## [Tekstfragment]
==*==

Het Ministerie van VWS onderzoekt samen met GGD GHOR Nederland de mogelijkheden om -totdat deze wettelijke grondslag is gerealiseerd- de nodige hulp te blijven bieden. Hoewel de meldplicht -vooral ten behoeve van de huisartsen- is opgeschort, komen er bij het Meldpunt Onverzekerden nog steeds meldingen binnen. Het is aan gemeenten of GGD’en zelf om te bezien of zij van deze meldingen gebruik wensen te maken om bepaalde hulp aan onverzekerden te blijven bieden.
Betekent dit dat de GGD-GHOR en gemeenten tot 2025 meldingen van onverzekerden niet meer kunnen verwerken en dus onverzekerden bijna drie jaar lang niet kunnen helpen bij het krijgen van een verzekering?
Zie antwoord vraag 5.
Wat vindt u van het feit dat slechts 32 procent van de huisartsen standaard gebruikmaakt van de subsidiegelden van het CAK als zij een onverzekerde patiënt helpen en twee derde aangeeft ontevreden te zijn met de declaratiemogelijkheden van het CAK? Bent u het ermee eens dat dit aantoont dat de regelingen momenteel niet goed genoeg werken en er teveel administratieve rompslomp is?
De administratieve verplichtingen voor beide regelingen zijn inmiddels teruggebracht naar het meest noodzakelijke om de kosten van medisch noodzakelijke zorg rechtmatig te kunnen uitbetalen aan zorgverleners, waarbij de aan te leveren gegevens zijn beperkt tot een minimum. Zo bestaat voor de SOV het declaratieformulier nog slechts uit één pagina en is per 1 augustus de meldingsplicht aan het «Meldpunt Onverzekerden» -tijdelijk- vervallen.
Apothekers kunnen voor beide regelingen op de voor hen gebruikelijke digitale weg via Clearing House Apothekers declareren. Daarnaast is het CAK bezig digitaal declareren voor alle zorgverleners mogelijk te maken. Hierbij wordt aansluiting gezocht op het, bij zorgverleners reeds bekende en gebruikte, digitale berichtenverkeer van VECOZO. Hierdoor worden de administratieve lasten voor uiteindelijk alle zorgverleners tot een gelijk minimum beperkt.

==*==

Gegevens grafiekanalyse:
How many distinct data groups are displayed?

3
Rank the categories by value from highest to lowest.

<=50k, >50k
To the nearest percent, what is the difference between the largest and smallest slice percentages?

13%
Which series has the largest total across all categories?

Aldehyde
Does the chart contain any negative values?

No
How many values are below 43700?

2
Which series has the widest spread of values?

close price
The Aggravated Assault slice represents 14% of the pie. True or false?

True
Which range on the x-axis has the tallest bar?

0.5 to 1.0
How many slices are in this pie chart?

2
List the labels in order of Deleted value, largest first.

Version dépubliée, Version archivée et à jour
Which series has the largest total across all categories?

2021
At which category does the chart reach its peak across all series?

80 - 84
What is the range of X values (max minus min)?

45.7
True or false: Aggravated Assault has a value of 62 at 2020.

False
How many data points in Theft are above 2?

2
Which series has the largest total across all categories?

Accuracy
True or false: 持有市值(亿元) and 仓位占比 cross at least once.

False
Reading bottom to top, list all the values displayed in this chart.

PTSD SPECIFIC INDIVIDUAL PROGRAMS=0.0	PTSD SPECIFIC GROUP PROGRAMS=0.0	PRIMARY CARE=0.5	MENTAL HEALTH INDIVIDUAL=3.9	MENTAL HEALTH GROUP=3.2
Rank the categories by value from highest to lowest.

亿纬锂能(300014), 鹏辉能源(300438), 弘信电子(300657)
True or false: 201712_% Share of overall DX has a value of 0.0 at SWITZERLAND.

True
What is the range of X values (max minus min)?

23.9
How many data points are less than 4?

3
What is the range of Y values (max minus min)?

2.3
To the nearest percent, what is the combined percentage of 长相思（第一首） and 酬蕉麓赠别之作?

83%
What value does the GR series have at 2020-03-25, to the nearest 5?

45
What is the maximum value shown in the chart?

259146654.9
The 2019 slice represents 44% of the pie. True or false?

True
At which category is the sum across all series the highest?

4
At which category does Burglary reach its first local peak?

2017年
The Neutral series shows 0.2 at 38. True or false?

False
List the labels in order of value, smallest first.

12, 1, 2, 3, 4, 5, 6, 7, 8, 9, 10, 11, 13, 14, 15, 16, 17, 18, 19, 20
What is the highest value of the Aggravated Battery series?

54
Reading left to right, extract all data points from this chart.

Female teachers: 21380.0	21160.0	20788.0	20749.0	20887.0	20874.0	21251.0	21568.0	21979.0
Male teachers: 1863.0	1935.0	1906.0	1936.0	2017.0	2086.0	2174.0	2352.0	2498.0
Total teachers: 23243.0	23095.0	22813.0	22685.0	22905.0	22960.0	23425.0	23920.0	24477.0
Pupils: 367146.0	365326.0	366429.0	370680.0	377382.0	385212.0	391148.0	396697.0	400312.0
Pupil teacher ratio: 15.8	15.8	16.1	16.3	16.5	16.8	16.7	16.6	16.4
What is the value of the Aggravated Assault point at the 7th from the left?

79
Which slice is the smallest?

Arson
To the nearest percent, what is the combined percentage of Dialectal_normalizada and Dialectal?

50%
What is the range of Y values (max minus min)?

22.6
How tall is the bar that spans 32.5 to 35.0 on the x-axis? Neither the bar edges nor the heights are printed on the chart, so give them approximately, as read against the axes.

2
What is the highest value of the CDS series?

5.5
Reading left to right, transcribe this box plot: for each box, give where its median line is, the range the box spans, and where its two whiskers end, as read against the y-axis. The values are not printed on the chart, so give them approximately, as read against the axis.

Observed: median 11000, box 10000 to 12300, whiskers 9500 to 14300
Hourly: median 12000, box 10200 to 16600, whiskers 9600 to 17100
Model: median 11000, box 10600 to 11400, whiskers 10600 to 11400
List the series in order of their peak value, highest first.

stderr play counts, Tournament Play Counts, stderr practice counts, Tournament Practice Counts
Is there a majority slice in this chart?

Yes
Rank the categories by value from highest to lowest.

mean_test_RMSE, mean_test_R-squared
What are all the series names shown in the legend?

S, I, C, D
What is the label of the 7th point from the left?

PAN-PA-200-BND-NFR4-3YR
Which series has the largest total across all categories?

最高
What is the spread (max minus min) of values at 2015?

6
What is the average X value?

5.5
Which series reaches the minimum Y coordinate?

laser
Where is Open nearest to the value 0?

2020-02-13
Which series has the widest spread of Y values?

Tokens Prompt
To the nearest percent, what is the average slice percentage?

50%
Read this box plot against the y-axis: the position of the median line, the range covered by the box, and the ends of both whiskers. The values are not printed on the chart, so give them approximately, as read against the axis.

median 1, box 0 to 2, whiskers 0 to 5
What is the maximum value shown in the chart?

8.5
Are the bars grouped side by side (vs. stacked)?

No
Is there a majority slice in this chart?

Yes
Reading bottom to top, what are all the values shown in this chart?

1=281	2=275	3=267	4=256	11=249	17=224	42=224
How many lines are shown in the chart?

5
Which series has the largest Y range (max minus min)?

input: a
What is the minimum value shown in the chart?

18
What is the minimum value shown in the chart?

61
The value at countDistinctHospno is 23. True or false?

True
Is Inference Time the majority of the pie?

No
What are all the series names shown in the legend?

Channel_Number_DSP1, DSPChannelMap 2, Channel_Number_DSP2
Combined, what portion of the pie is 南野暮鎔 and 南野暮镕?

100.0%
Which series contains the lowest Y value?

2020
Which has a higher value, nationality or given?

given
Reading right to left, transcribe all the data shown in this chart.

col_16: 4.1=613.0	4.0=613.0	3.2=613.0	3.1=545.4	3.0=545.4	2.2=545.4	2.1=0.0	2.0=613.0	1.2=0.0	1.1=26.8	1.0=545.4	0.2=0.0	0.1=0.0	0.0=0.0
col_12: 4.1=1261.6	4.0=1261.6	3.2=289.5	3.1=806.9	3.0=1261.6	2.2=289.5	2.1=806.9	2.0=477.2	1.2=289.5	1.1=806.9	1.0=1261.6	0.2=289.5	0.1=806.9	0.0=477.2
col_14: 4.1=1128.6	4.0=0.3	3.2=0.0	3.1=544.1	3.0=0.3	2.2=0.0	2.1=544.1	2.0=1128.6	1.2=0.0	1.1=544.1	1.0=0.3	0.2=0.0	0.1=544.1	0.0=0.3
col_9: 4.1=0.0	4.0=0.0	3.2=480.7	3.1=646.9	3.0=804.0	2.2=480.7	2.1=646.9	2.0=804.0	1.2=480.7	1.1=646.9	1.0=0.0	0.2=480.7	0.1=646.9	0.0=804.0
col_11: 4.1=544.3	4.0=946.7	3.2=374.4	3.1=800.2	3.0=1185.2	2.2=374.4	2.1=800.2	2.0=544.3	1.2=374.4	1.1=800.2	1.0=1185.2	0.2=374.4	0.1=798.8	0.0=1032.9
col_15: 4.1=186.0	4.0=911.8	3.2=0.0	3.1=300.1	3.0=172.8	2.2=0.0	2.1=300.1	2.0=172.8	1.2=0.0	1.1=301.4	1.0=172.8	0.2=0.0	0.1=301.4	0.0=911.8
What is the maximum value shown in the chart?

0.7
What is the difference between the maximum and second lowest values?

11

==*==

## [Opdrachten]
a: Uit hoeveel pagina's bestaat het declaratieformulier voor de SOV nog volgens het fragment over onverzekerden?
b: Vertaal deze zin uit het fragment over onverzekerden in het Engels: "Apothekers kunnen voor beide regelingen op de voor hen gebruikelijke digitale weg via Clearing House Apothekers declareren."
c: Zet het fragment over onverzekerden alstublieft voort na de laatste zin.

## [Antwoorden]
a: Uit slechts één pagina.

b: For both schemes, pharmacists can submit claims through Clearing House Apothekers via the digital channel they normally use.

c:
De verwachting is dat tegen het einde van het eerste kwartaal 2023 de huisartsen digitaal kunnen aansluiten voor beide regelingen. Daarna volgen in de opvolgende kwartalen van 2023 gefaseerd de andere zorgverleners zoals GGZ en ziekenhuizen.
Wat is uw reactie op het feit dat 20 procent van de huisartsen aangeeft nog nooit van beide regelingen te hebben gehoord? Wat gaat u doen om ervoor te zorgen dat huisartsen tenminste op de hoogte zijn van het bestaan van deze regelingen?
Dat verbaast mij. De OVV bestaat sinds 2009 en de SOV sinds 2017. Alle koepels van zorgaanbieders worden periodiek door het CAK geïnformeerd over de regelingen en ook bij elke wijziging op de hoogte gebracht. Daarnaast heeft het CAK heeft een uitstekende website met uitvoerige informatie over beide regelingen en kunnen formulieren gedownload worden.
Wat is uw reactie op het feit dat 10 procent van de huisartsen weleens een onverzekerde patiënt weigert? Hoe bent u van plan om ervoor te zorgen dat dat niet langer gebeurt en alle artsen in staat worden gesteld om onverzekerde patiënten dezelfde zorg te bieden als andere patiënten?
Er is geen enkele financiële reden om zorg te weigeren. Ook de resterende administratieve last kan geen argument zijn om een patiënt te weigeren.
Bent u het ermee eens dat het een zeer slechte prikkel is dat huisartsen door het disfunctioneren van de regelingen meer geld mislopen als ze vaker onverzekerden helpen?
Ik deel niet het gevoel dat er sprake is van «het disfunctioneren van de regelingen». Het feit dat er door vele zorgaanbieders gebruik wordt gemaakt van deze regelingen weerspreekt dit ook.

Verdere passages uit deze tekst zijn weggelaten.